** Opening RECORDS FOR THIS TASK block **
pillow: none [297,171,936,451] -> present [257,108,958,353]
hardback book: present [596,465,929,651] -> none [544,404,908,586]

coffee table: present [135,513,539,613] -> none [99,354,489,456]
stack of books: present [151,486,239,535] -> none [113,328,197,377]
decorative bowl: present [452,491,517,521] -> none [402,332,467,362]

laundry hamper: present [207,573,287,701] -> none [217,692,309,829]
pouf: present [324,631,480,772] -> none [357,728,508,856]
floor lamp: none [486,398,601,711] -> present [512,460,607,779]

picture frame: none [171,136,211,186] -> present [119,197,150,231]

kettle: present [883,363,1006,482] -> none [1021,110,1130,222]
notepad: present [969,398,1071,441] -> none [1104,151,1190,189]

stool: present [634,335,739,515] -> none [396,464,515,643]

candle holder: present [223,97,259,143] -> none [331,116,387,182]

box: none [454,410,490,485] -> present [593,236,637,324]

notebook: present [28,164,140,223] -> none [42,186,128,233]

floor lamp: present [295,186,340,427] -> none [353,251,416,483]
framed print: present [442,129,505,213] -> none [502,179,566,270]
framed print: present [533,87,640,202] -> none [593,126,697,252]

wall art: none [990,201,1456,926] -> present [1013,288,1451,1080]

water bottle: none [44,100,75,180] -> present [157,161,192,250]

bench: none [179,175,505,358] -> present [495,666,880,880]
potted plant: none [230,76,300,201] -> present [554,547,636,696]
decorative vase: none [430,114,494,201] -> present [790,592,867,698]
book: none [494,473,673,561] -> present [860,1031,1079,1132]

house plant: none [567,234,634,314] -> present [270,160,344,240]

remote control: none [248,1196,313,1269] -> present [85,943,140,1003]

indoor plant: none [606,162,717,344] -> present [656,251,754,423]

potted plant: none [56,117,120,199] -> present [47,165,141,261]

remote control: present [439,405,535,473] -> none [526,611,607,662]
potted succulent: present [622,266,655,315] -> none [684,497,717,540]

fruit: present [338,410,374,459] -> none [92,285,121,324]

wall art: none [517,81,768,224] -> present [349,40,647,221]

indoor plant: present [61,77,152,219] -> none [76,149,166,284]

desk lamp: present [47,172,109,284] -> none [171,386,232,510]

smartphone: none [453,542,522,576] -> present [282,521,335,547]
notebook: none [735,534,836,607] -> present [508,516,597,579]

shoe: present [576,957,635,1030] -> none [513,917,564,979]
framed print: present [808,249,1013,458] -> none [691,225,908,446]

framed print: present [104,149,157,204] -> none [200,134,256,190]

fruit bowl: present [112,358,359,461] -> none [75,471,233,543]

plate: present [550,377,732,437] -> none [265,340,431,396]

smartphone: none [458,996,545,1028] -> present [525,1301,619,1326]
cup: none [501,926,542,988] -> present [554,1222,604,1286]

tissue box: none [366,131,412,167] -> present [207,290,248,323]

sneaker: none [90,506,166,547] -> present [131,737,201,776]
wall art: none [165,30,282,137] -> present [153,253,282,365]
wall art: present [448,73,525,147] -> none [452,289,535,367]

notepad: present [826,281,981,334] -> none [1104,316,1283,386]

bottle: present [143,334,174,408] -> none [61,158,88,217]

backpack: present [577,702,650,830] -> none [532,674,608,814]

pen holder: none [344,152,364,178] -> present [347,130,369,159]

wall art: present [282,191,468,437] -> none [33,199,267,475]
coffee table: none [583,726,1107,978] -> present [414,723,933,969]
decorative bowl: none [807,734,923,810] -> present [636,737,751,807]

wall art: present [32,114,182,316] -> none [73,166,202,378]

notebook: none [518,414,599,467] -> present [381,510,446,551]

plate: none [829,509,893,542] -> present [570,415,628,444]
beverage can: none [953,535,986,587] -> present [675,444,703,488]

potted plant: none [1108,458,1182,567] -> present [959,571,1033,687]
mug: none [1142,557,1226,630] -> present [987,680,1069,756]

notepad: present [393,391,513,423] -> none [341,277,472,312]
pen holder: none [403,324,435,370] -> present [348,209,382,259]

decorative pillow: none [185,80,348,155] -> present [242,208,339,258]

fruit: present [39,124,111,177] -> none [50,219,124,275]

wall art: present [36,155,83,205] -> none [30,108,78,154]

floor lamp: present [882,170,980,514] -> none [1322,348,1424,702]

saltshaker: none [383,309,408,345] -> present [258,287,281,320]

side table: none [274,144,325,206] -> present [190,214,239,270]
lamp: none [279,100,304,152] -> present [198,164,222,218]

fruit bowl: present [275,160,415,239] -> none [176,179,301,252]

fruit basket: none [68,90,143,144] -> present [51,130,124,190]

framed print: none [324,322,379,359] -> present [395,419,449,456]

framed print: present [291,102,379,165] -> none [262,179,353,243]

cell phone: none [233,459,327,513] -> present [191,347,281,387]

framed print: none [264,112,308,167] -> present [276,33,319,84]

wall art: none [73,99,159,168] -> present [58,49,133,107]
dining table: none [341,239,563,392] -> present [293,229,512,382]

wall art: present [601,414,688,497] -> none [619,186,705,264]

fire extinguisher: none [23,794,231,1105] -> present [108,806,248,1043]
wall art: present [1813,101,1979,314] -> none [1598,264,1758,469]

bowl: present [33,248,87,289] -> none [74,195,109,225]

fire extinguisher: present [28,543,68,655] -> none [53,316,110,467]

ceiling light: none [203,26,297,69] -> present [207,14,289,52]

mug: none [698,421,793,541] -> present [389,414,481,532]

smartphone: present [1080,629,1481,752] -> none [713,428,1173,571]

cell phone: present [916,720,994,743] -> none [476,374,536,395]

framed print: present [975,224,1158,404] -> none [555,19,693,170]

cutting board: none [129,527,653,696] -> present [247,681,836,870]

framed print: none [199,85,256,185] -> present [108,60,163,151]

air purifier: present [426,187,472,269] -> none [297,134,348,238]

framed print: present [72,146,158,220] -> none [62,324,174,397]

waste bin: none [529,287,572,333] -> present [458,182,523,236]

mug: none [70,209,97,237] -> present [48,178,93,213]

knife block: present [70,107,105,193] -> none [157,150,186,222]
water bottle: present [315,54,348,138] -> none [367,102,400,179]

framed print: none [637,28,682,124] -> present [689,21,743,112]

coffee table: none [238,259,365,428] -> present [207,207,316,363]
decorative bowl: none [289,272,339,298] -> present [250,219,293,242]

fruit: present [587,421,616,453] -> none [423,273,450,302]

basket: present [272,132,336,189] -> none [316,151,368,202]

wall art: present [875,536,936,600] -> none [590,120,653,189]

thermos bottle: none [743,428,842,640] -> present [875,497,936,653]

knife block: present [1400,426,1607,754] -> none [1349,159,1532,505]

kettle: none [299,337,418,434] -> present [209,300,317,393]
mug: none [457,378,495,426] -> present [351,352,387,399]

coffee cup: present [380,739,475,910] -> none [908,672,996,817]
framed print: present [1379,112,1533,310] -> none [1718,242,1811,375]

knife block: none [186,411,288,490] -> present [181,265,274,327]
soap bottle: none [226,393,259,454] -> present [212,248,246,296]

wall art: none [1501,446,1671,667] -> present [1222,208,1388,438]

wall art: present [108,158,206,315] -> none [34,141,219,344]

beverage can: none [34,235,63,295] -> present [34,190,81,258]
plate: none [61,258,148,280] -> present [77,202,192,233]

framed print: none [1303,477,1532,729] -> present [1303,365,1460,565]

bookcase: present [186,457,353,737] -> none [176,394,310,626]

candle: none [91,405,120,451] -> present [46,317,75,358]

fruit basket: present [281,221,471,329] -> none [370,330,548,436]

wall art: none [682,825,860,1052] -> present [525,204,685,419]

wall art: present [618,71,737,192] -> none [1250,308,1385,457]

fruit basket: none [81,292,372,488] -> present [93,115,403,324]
** Closing RECORDS FOR THIS TASK block **
| WHAT TO WORK ON |
The lines to copy run from the first line of the entries to the line containing "pouf: present [324,631,480,772]"; copy them exactly and output nothing else.

| RESPONSE TO THIS EXERCISE |
pillow: none [297,171,936,451] -> present [257,108,958,353]
hardback book: present [596,465,929,651] -> none [544,404,908,586]

coffee table: present [135,513,539,613] -> none [99,354,489,456]
stack of books: present [151,486,239,535] -> none [113,328,197,377]
decorative bowl: present [452,491,517,521] -> none [402,332,467,362]

laundry hamper: present [207,573,287,701] -> none [217,692,309,829]
pouf: present [324,631,480,772] -> none [357,728,508,856]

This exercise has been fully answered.